Papyrus paper is manufactured from papyrus plants and therefore portrays typical thread patterns resulting from the plant’s stems. The proposed algorithm is founded on the hypothesis that these thread patterns contain unique local attributes such that nearby fragments show similar patterns reflecting the continuations of the threads. We posit that these patterns can be exploited using image processing and machine learning techniques to identify matching fragments. The algorithm and system which we present support the quick and automated classification of matching pairs of papyrus fragments as well as the geometric alignment of the pairs against each other.
The algorithm consists of a series of steps and is based on deep-learning and machine learning methods. The first step is to deconstruct the problem of matching fragments into a smaller problem of finding thread continuation matches in local edge areas (squares) between pairs of fragments. This phase is solved using a convolutional neural network ingesting raw images of the edge areas and producing local matching scores. The result of this stage yields very high recall but low precision. Thus, we utilize these scores in order to conclude about the matching of entire fragments pairs by establishing an elaborate voting mechanism. We enhance this voting with geometric alignment techniques from which we extract additional spatial information. Eventually, we feed all the data collected from these steps into a Random Forest classifier in order to produce a higher order classifier capable of predicting whether a pair of fragments is a match.

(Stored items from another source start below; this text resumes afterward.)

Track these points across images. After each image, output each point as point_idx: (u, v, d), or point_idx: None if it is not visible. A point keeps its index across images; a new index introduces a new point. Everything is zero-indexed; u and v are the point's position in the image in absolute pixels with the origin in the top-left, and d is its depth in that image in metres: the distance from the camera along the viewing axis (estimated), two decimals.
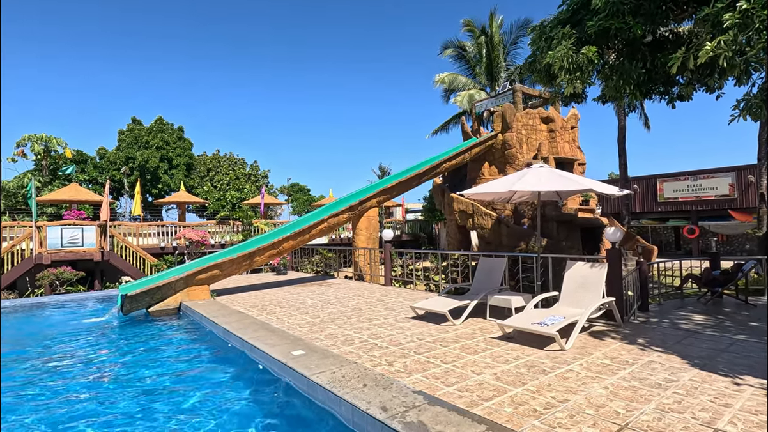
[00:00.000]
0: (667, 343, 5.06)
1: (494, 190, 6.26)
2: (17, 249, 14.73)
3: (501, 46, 23.94)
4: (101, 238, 15.86)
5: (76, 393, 4.71)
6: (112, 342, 7.04)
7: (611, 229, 6.08)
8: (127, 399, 4.47)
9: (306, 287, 10.84)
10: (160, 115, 31.29)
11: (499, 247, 13.10)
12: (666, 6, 6.68)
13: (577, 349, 4.86)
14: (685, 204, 23.26)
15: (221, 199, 25.58)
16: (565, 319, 5.13)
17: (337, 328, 6.21)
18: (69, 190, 18.13)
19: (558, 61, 6.59)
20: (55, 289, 14.16)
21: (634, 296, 6.96)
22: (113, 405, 4.34)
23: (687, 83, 7.31)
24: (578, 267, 6.14)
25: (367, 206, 12.34)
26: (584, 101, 9.90)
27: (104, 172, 27.76)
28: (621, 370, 4.11)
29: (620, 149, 18.96)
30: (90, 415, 4.13)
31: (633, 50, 7.10)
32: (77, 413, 4.17)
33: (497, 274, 7.22)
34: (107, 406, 4.31)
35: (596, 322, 6.10)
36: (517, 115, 15.18)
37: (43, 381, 5.10)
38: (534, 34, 8.17)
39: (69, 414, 4.16)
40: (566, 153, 15.45)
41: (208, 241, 17.50)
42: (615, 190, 6.05)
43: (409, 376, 4.10)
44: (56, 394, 4.69)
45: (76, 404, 4.41)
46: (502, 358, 4.62)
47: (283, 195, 37.42)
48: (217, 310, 7.89)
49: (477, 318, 6.65)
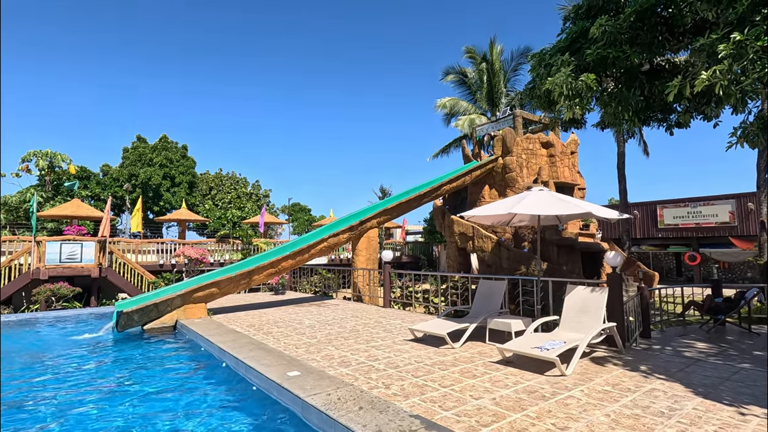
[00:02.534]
0: (669, 370, 4.96)
1: (494, 212, 6.27)
2: (15, 264, 14.66)
3: (501, 73, 24.45)
4: (100, 254, 15.81)
5: (59, 412, 4.60)
6: (103, 359, 6.92)
7: (611, 254, 6.06)
8: (117, 416, 4.36)
9: (304, 307, 10.73)
10: (164, 134, 31.73)
11: (499, 270, 13.02)
12: (662, 36, 6.86)
13: (578, 375, 4.76)
14: (686, 230, 23.24)
15: (222, 218, 25.62)
16: (565, 343, 5.06)
17: (334, 350, 6.11)
18: (71, 206, 18.20)
19: (557, 88, 6.71)
20: (50, 305, 14.01)
21: (635, 322, 6.88)
22: (105, 421, 4.23)
23: (684, 111, 7.42)
24: (579, 291, 6.08)
25: (367, 227, 12.34)
26: (584, 127, 10.05)
27: (107, 189, 27.92)
28: (623, 398, 4.02)
29: (620, 175, 19.10)
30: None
31: (631, 78, 7.25)
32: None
33: (497, 297, 7.15)
34: (97, 422, 4.20)
35: (597, 347, 6.00)
36: (518, 140, 15.35)
37: (24, 399, 4.99)
38: (534, 61, 8.37)
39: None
40: (566, 178, 15.55)
41: (207, 259, 17.41)
42: (614, 215, 6.06)
43: (406, 400, 4.01)
44: (33, 414, 4.58)
45: (62, 421, 4.30)
46: (502, 382, 4.53)
47: (284, 214, 37.50)
48: (214, 328, 7.79)
49: (476, 341, 6.55)
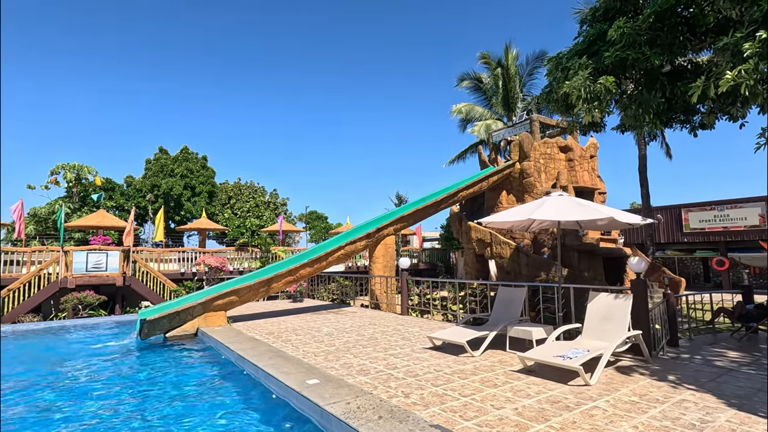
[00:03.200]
0: (700, 380, 4.78)
1: (513, 218, 6.19)
2: (44, 273, 15.17)
3: (517, 78, 24.29)
4: (124, 263, 16.23)
5: (86, 420, 4.71)
6: (129, 366, 7.07)
7: (635, 259, 5.90)
8: (139, 422, 4.44)
9: (322, 315, 10.77)
10: (185, 145, 32.52)
11: (518, 277, 12.82)
12: (683, 36, 6.71)
13: (603, 385, 4.63)
14: (713, 235, 22.49)
15: (241, 226, 26.01)
16: (589, 352, 4.93)
17: (352, 358, 6.10)
18: (96, 217, 18.79)
19: (575, 91, 6.62)
20: (77, 313, 14.43)
21: (662, 330, 6.66)
22: (128, 429, 4.31)
23: (709, 112, 7.22)
24: (602, 298, 5.93)
25: (384, 234, 12.35)
26: (603, 130, 9.87)
27: (130, 199, 28.71)
28: (651, 409, 3.89)
29: (642, 178, 18.60)
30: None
31: (651, 80, 7.10)
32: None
33: (517, 304, 7.04)
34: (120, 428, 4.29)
35: (622, 356, 5.83)
36: (535, 144, 15.18)
37: (51, 406, 5.13)
38: (550, 65, 8.28)
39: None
40: (586, 182, 15.28)
41: (227, 267, 17.68)
42: (638, 219, 5.90)
43: (426, 409, 3.96)
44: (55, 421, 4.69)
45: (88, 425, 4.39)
46: (523, 392, 4.44)
47: (301, 222, 37.84)
48: (233, 336, 7.88)
49: (496, 350, 6.44)
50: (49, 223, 23.02)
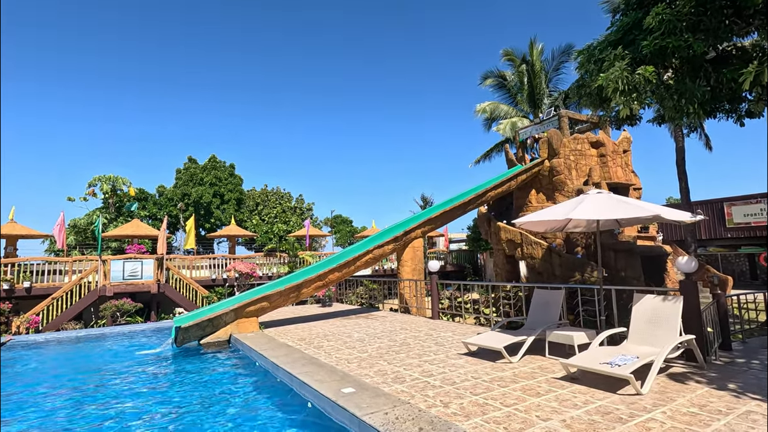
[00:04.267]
0: (765, 389, 4.41)
1: (549, 218, 5.93)
2: (84, 282, 15.77)
3: (543, 73, 23.68)
4: (158, 270, 16.69)
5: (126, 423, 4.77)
6: (166, 374, 7.19)
7: (684, 259, 5.54)
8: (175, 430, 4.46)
9: (352, 320, 10.71)
10: (213, 154, 33.34)
11: (551, 278, 12.40)
12: (729, 20, 6.30)
13: (656, 394, 4.33)
14: (759, 229, 21.23)
15: (269, 232, 26.39)
16: (638, 359, 4.63)
17: (386, 364, 5.98)
18: (131, 226, 19.42)
19: (612, 83, 6.32)
20: (115, 320, 14.91)
21: (713, 333, 6.24)
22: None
23: (757, 99, 6.76)
24: (648, 300, 5.60)
25: (411, 237, 12.20)
26: (638, 123, 9.42)
27: (162, 209, 29.62)
28: (714, 421, 3.59)
29: (680, 172, 17.71)
30: None
31: (694, 68, 6.71)
32: None
33: (555, 307, 6.76)
34: None
35: (674, 362, 5.48)
36: (564, 141, 14.71)
37: (90, 411, 5.23)
38: (582, 58, 7.97)
39: None
40: (619, 178, 14.68)
41: (257, 272, 17.94)
42: (686, 216, 5.53)
43: (467, 420, 3.80)
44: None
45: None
46: (570, 401, 4.20)
47: (327, 227, 38.12)
48: (266, 342, 7.90)
49: (535, 355, 6.19)
50: (87, 233, 24.01)
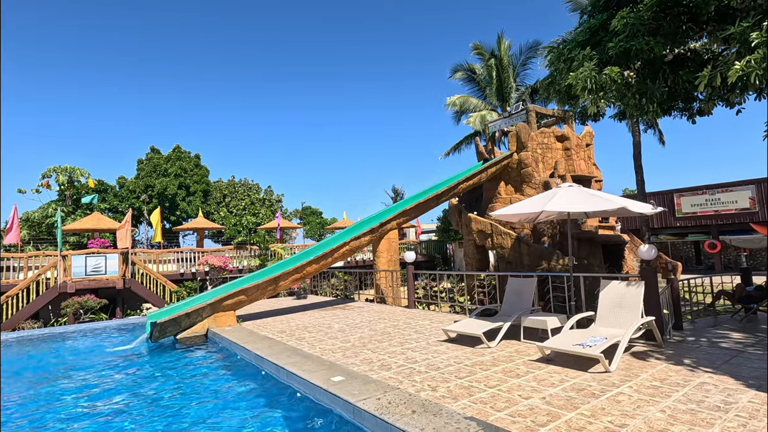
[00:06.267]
0: (715, 363, 4.93)
1: (525, 210, 6.27)
2: (42, 278, 14.97)
3: (510, 68, 24.34)
4: (123, 265, 16.08)
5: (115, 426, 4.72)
6: (145, 370, 7.06)
7: (645, 247, 6.02)
8: (174, 426, 4.47)
9: (329, 311, 10.81)
10: (177, 144, 32.12)
11: (519, 267, 12.98)
12: (686, 26, 6.79)
13: (623, 371, 4.75)
14: (705, 218, 22.93)
15: (237, 225, 25.87)
16: (607, 340, 5.05)
17: (370, 353, 6.17)
18: (92, 219, 18.52)
19: (581, 82, 6.68)
20: (78, 318, 14.28)
21: (668, 315, 6.83)
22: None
23: (707, 99, 7.34)
24: (614, 286, 6.06)
25: (387, 228, 12.40)
26: (601, 119, 9.97)
27: (124, 201, 28.35)
28: (674, 393, 4.01)
29: (636, 165, 18.89)
30: None
31: (654, 69, 7.19)
32: None
33: (528, 294, 7.15)
34: None
35: (636, 342, 5.97)
36: (532, 135, 15.29)
37: (71, 417, 5.13)
38: (552, 56, 8.32)
39: None
40: (583, 170, 15.45)
41: (230, 266, 17.63)
42: (648, 208, 6.01)
43: (456, 402, 4.04)
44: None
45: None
46: (547, 381, 4.54)
47: (297, 219, 37.72)
48: (246, 336, 7.89)
49: (511, 340, 6.56)
50: (42, 227, 22.67)
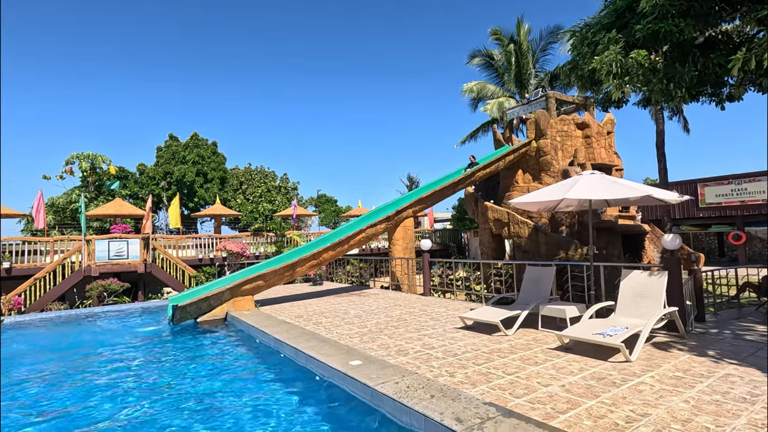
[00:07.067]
0: (740, 355, 4.82)
1: (545, 198, 6.17)
2: (67, 262, 15.46)
3: (530, 53, 23.76)
4: (144, 250, 16.48)
5: (143, 401, 4.89)
6: (172, 351, 7.28)
7: (669, 236, 5.88)
8: (192, 402, 4.61)
9: (345, 297, 10.92)
10: (195, 131, 32.45)
11: (536, 256, 12.85)
12: (718, 6, 6.51)
13: (644, 361, 4.69)
14: (729, 209, 22.24)
15: (254, 212, 26.17)
16: (627, 329, 4.98)
17: (387, 339, 6.22)
18: (114, 205, 18.97)
19: (605, 66, 6.48)
20: (102, 300, 14.75)
21: (691, 306, 6.69)
22: (188, 408, 4.48)
23: (738, 84, 7.07)
24: (635, 276, 5.95)
25: (403, 216, 12.38)
26: (624, 105, 9.68)
27: (144, 187, 28.90)
28: (698, 383, 3.95)
29: (659, 154, 18.34)
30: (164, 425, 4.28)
31: (683, 52, 6.93)
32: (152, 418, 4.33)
33: (546, 283, 7.08)
34: (178, 414, 4.45)
35: (657, 333, 5.88)
36: (552, 122, 14.98)
37: (105, 393, 5.32)
38: (575, 40, 8.08)
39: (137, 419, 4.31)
40: (603, 159, 15.10)
41: (248, 252, 17.91)
42: (674, 196, 5.85)
43: (474, 387, 4.06)
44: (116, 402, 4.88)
45: (145, 409, 4.57)
46: (566, 369, 4.52)
47: (312, 206, 37.96)
48: (265, 320, 8.04)
49: (528, 328, 6.52)
50: (67, 212, 23.31)
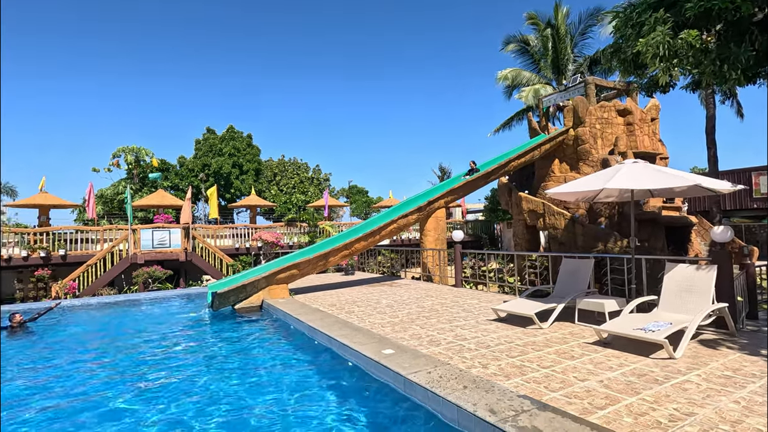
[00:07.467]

Our algorithm was trained on a batch of fragments which was excavated from the Dead Sea caves and is dated circa the 1st century BCE. The algorithm shows excellent results on a validation set which is of a similar origin and conditions. We then tried to run the algorithm against a real-life set of fragments for which we have no prior knowledge or labeling of matches. This test batch is considered extremely challenging due to its poor condition and the small size of its fragments. Evidently, numerous researchers have tried seeking matches within this batch with very little success. Our algorithm performance on this batch was sub-optimal, returning a relatively large ratio of false positives. However, the algorithm was quite useful by eliminating 98% of the possible matches thus reducing the amount of work needed for manual inspection. Indeed, experts that reviewed the results have identified some positive matches as potentially true and referred them for further investigation.